Crude Oil vs Petroleum
When it comes to natural resources, you’re probably familiar with the words crude oil and petroleum, but it’s important to note that there are some significant differences between the two. Crude oil is a mixture of hydrocarbons that exist in the form of a liquid. These liquids are found deep underground in geologic formations, and it remains as a liquid when it’s extracted from the earth and brought to the surface. Petroleum is actually a product that is produced by processing crude oil and other liquids at specialized petroleum refineries.
During the refinement process, the liquid hydrocarbons are extracted at natural gas processing plants. Once complete, the finished petroleum products are taken to blending facilities. In other words, petroleum covers a much broader category of items that includes both crude oil and other petroleum-based products, however, this term and the word oil are often used interchangeably.

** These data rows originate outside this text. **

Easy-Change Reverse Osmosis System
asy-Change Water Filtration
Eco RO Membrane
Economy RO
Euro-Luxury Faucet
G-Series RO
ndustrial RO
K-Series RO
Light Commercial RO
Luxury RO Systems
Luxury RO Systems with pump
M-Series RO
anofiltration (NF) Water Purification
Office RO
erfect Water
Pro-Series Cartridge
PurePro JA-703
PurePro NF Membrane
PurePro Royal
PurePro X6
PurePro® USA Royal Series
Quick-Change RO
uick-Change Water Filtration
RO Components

It might surprise you to know that only a small amount of crude oil is directly consumed within the United States and that most of it is refined and turned into petroleum products like diesel fuel, gasoline, jet fuel, and heating oil. The liquid that comes from natural gas processing can also be used as a petroleum product. Renewable energy sources like biofuels (ethanol and biodiesel) are used as a substitute for or as an additive to refined petroleum products.
However, the U.S. Energy Information Administration includes these biofuels in their statistics when tracking the consumption of petroleum-based products. In 2021 alone, the US consumed approximately 19.78 million barrels of petroleum every day, which totals to around 7.22 billion barrels. The total consumption increased to about 1.6 million barrels more per day over the consumption in 2020, likely due to the reduction in travel because of the COVID-19 pandemic. While the total consumption for 2022 is currently unknown, it’s likely to increase as well.